### Exercise prompt
How many lines in the entries below contain the string "minus"? Reply with the number only.

Collected data entries:
--------------------------------------------------

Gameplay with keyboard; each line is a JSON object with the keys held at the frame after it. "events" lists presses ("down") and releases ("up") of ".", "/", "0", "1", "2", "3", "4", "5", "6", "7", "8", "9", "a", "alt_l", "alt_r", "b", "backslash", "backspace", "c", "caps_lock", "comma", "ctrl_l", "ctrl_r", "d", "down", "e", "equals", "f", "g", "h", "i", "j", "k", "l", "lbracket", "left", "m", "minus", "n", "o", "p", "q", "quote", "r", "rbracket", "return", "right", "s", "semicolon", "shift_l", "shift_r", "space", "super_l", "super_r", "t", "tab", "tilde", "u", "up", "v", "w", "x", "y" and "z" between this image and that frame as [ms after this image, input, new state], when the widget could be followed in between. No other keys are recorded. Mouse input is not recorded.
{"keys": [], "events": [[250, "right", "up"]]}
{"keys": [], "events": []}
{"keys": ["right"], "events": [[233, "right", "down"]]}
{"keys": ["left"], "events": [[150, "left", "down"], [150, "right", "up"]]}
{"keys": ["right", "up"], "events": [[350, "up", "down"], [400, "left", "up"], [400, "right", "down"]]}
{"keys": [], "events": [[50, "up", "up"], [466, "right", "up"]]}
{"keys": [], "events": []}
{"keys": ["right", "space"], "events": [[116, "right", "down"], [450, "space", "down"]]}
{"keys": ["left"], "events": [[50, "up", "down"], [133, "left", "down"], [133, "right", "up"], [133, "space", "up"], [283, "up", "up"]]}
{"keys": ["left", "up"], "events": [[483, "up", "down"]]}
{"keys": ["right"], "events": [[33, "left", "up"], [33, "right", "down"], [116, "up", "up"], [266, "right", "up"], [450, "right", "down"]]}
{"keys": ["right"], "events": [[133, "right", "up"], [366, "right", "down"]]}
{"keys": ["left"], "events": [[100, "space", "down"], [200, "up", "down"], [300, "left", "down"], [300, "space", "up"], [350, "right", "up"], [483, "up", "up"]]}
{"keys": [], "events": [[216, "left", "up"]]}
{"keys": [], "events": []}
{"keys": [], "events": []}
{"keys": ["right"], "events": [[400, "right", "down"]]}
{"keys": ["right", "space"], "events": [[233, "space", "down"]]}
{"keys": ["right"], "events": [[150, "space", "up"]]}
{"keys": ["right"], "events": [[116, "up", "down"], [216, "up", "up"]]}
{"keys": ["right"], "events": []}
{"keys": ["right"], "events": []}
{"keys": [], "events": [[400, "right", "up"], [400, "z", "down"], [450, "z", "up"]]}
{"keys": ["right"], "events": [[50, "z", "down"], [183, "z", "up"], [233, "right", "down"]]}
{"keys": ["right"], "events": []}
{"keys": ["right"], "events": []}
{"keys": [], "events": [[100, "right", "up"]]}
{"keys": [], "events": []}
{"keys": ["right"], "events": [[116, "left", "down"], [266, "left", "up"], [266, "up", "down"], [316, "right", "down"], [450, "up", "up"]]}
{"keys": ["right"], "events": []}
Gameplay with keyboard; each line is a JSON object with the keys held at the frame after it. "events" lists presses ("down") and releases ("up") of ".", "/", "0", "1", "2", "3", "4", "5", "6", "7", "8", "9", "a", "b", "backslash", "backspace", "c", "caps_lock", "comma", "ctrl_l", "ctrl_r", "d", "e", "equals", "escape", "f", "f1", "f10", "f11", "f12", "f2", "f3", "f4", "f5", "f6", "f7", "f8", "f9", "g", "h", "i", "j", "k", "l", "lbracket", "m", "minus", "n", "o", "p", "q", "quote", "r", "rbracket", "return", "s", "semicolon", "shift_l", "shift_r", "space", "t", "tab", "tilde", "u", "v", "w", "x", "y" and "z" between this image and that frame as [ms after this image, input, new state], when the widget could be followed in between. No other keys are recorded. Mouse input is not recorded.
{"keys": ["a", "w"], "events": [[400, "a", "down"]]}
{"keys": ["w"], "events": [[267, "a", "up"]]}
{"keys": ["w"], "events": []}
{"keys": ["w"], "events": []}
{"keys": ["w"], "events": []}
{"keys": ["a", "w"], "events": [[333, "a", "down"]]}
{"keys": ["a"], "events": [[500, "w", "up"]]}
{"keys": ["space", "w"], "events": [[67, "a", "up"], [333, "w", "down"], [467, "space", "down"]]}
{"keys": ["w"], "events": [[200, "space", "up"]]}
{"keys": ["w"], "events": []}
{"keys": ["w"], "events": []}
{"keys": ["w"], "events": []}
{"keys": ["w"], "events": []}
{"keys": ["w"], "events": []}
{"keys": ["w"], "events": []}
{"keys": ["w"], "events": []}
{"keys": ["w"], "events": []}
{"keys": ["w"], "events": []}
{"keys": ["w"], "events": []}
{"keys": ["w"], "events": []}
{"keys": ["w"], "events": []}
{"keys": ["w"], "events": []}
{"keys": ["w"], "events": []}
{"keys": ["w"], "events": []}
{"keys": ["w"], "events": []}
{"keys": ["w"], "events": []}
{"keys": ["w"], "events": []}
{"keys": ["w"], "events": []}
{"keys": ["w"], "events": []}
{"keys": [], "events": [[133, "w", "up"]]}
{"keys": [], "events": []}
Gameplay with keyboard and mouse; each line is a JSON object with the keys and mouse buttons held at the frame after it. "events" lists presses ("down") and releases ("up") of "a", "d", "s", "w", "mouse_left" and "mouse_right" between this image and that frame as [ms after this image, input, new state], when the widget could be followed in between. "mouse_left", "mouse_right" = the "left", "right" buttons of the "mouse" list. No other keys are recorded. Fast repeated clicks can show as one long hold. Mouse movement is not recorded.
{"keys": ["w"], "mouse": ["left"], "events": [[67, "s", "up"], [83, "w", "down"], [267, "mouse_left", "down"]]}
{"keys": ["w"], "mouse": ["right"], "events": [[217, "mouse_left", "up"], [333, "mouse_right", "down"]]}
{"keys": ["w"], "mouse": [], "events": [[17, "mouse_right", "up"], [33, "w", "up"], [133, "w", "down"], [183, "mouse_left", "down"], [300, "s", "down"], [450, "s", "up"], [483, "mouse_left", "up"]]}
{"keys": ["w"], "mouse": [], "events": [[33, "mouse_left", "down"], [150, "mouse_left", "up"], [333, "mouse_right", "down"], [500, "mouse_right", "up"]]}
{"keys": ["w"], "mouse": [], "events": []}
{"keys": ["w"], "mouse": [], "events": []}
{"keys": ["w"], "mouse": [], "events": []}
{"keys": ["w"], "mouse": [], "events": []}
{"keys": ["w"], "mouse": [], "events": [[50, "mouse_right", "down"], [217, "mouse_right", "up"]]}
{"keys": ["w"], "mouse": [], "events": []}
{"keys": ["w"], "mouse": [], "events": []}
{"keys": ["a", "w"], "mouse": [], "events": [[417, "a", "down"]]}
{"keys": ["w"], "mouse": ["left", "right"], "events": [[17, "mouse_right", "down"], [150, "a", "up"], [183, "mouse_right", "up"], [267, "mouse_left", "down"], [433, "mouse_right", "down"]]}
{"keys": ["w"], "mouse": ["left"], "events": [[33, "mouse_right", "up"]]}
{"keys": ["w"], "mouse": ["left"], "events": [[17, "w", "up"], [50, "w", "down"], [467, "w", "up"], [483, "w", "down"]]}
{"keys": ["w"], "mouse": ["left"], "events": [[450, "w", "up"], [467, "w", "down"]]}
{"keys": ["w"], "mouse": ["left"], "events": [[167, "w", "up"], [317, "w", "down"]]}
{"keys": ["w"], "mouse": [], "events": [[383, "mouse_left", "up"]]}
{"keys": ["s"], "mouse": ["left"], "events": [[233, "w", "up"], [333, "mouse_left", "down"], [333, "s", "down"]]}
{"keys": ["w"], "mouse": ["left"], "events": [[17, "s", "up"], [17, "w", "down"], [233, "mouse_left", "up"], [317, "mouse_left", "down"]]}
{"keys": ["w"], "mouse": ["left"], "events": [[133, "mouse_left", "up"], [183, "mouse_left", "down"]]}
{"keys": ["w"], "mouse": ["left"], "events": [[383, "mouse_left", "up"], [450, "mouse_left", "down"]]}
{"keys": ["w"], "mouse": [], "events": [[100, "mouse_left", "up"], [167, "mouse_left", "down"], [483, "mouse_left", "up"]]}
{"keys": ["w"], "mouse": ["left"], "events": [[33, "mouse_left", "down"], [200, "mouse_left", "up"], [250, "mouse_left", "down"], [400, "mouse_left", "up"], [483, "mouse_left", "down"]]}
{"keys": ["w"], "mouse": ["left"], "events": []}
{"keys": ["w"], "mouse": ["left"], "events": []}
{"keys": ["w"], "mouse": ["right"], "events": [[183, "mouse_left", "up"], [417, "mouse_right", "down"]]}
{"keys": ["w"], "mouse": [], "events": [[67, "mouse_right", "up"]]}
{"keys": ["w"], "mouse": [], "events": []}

--------------------------------------------------

### Task answer
2